[Start of Attachment]

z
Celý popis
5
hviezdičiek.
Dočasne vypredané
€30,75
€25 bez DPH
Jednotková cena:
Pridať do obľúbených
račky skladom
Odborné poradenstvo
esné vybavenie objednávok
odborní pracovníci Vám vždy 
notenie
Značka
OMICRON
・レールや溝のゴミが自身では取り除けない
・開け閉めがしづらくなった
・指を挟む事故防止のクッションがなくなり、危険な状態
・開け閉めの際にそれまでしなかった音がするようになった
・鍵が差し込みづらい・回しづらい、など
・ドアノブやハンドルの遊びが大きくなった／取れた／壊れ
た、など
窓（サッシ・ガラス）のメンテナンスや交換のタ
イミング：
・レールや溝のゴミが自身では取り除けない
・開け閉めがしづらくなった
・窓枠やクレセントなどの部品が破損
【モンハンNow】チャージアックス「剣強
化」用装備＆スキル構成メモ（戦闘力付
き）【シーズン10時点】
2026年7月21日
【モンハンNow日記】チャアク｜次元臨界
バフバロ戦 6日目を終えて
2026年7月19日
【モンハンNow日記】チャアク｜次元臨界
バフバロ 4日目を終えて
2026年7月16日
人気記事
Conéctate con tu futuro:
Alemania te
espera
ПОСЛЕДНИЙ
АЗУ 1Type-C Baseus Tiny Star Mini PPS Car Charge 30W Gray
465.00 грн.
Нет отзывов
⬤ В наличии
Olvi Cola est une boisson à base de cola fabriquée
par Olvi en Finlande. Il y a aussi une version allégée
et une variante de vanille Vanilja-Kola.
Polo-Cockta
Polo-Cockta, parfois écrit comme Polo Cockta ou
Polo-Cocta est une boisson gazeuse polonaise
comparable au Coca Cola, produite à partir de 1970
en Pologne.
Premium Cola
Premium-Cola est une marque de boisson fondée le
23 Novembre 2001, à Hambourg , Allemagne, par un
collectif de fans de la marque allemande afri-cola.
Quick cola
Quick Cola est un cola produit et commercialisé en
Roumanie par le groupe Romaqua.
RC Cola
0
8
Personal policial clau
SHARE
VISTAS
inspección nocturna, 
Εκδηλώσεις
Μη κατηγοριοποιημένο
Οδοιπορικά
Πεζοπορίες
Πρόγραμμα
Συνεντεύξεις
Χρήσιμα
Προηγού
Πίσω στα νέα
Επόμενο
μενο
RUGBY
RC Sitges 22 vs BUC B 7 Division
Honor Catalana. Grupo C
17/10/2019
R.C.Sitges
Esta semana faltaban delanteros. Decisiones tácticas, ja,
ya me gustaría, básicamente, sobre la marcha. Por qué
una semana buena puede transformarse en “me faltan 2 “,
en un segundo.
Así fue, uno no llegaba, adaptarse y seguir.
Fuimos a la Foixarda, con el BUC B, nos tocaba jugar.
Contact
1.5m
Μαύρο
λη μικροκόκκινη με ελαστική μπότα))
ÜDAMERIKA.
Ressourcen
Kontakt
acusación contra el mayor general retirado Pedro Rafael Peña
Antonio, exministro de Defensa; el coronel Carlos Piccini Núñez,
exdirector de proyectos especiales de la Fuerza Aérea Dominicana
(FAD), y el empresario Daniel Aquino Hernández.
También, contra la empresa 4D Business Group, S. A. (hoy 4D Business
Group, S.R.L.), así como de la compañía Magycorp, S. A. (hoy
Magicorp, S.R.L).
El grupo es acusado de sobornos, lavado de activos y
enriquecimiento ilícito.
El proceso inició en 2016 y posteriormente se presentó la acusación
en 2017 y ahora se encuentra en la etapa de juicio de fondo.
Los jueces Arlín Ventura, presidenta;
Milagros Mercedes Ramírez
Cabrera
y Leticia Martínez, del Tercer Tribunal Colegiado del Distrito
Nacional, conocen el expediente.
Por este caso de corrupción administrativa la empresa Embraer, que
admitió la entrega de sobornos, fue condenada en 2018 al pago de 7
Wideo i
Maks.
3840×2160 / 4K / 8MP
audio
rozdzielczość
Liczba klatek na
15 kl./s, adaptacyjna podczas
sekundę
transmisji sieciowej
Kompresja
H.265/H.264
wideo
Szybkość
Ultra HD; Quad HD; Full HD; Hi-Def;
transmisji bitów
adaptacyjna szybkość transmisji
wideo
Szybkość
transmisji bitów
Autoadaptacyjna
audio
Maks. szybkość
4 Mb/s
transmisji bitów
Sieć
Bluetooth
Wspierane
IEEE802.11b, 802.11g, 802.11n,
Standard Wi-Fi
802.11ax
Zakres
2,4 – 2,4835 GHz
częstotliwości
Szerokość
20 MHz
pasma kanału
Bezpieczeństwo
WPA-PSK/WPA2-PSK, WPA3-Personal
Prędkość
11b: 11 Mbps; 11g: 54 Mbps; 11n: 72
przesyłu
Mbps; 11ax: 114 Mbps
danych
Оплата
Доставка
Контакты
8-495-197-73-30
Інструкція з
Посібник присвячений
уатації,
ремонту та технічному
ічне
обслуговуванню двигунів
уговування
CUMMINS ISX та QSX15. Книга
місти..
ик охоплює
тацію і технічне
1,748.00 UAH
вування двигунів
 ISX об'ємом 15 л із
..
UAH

[End of Attachment]

[TASK TO COMPLETE]
Copy every line of the listing above character for character, in the same order and with the same line breaks.

[SOLUTION TO THE EXERCISE]
z
Celý popis
5
hviezdičiek.
Dočasne vypredané
€30,75
€25 bez DPH
Jednotková cena:
Pridať do obľúbených
račky skladom
Odborné poradenstvo
esné vybavenie objednávok
odborní pracovníci Vám vždy 
notenie
Značka
OMICRON
・レールや溝のゴミが自身では取り除けない
・開け閉めがしづらくなった
・指を挟む事故防止のクッションがなくなり、危険な状態
・開け閉めの際にそれまでしなかった音がするようになった
・鍵が差し込みづらい・回しづらい、など
・ドアノブやハンドルの遊びが大きくなった／取れた／壊れ
た、など
窓（サッシ・ガラス）のメンテナンスや交換のタ
イミング：
・レールや溝のゴミが自身では取り除けない
・開け閉めがしづらくなった
・窓枠やクレセントなどの部品が破損
【モンハンNow】チャージアックス「剣強
化」用装備＆スキル構成メモ（戦闘力付
き）【シーズン10時点】
2026年7月21日
【モンハンNow日記】チャアク｜次元臨界
バフバロ戦 6日目を終えて
2026年7月19日
【モンハンNow日記】チャアク｜次元臨界
バフバロ 4日目を終えて
2026年7月16日
人気記事
Conéctate con tu futuro:
Alemania te
espera
ПОСЛЕДНИЙ
АЗУ 1Type-C Baseus Tiny Star Mini PPS Car Charge 30W Gray
465.00 грн.
Нет отзывов
⬤ В наличии
Olvi Cola est une boisson à base de cola fabriquée
par Olvi en Finlande. Il y a aussi une version allégée
et une variante de vanille Vanilja-Kola.
Polo-Cockta
Polo-Cockta, parfois écrit comme Polo Cockta ou
Polo-Cocta est une boisson gazeuse polonaise
comparable au Coca Cola, produite à partir de 1970
en Pologne.
Premium Cola
Premium-Cola est une marque de boisson fondée le
23 Novembre 2001, à Hambourg , Allemagne, par un
collectif de fans de la marque allemande afri-cola.
Quick cola
Quick Cola est un cola produit et commercialisé en
Roumanie par le groupe Romaqua.
RC Cola
0
8
Personal policial clau
SHARE
VISTAS
inspección nocturna, 
Εκδηλώσεις
Μη κατηγοριοποιημένο
Οδοιπορικά
Πεζοπορίες
Πρόγραμμα
Συνεντεύξεις
Χρήσιμα
Προηγού
Πίσω στα νέα
Επόμενο
μενο
RUGBY
RC Sitges 22 vs BUC B 7 Division
Honor Catalana. Grupo C
17/10/2019
R.C.Sitges
Esta semana faltaban delanteros. Decisiones tácticas, ja,
ya me gustaría, básicamente, sobre la marcha. Por qué
una semana buena puede transformarse en “me faltan 2 “,
en un segundo.
Así fue, uno no llegaba, adaptarse y seguir.
Fuimos a la Foixarda, con el BUC B, nos tocaba jugar.
Contact
1.5m
Μαύρο
λη μικροκόκκινη με ελαστική μπότα))
ÜDAMERIKA.
Ressourcen
Kontakt
acusación contra el mayor general retirado Pedro Rafael Peña
Antonio, exministro de Defensa; el coronel Carlos Piccini Núñez,
exdirector de proyectos especiales de la Fuerza Aérea Dominicana
(FAD), y el empresario Daniel Aquino Hernández.
También, contra la empresa 4D Business Group, S. A. (hoy 4D Business
Group, S.R.L.), así como de la compañía Magycorp, S. A. (hoy
Magicorp, S.R.L).
El grupo es acusado de sobornos, lavado de activos y
enriquecimiento ilícito.
El proceso inició en 2016 y posteriormente se presentó la acusación
en 2017 y ahora se encuentra en la etapa de juicio de fondo.
Los jueces Arlín Ventura, presidenta;
Milagros Mercedes Ramírez
Cabrera
y Leticia Martínez, del Tercer Tribunal Colegiado del Distrito
Nacional, conocen el expediente.
Por este caso de corrupción administrativa la empresa Embraer, que
admitió la entrega de sobornos, fue condenada en 2018 al pago de 7
Wideo i
Maks.
3840×2160 / 4K / 8MP
audio
rozdzielczość
Liczba klatek na
15 kl./s, adaptacyjna podczas
sekundę
transmisji sieciowej
Kompresja
H.265/H.264
wideo
Szybkość
Ultra HD; Quad HD; Full HD; Hi-Def;
transmisji bitów
adaptacyjna szybkość transmisji
wideo
Szybkość
transmisji bitów
Autoadaptacyjna
audio
Maks. szybkość
4 Mb/s
transmisji bitów
Sieć
Bluetooth
Wspierane
IEEE802.11b, 802.11g, 802.11n,
Standard Wi-Fi
802.11ax
Zakres
2,4 – 2,4835 GHz
częstotliwości
Szerokość
20 MHz
pasma kanału
Bezpieczeństwo
WPA-PSK/WPA2-PSK, WPA3-Personal
Prędkość
11b: 11 Mbps; 11g: 54 Mbps; 11n: 72
przesyłu
Mbps; 11ax: 114 Mbps
danych
Оплата
Доставка
Контакты
8-495-197-73-30
Інструкція з
Посібник присвячений
уатації,
ремонту та технічному
ічне
обслуговуванню двигунів
уговування
CUMMINS ISX та QSX15. Книга
місти..
ик охоплює
тацію і технічне
1,748.00 UAH
вування двигунів
 ISX об'ємом 15 л із
..
UAH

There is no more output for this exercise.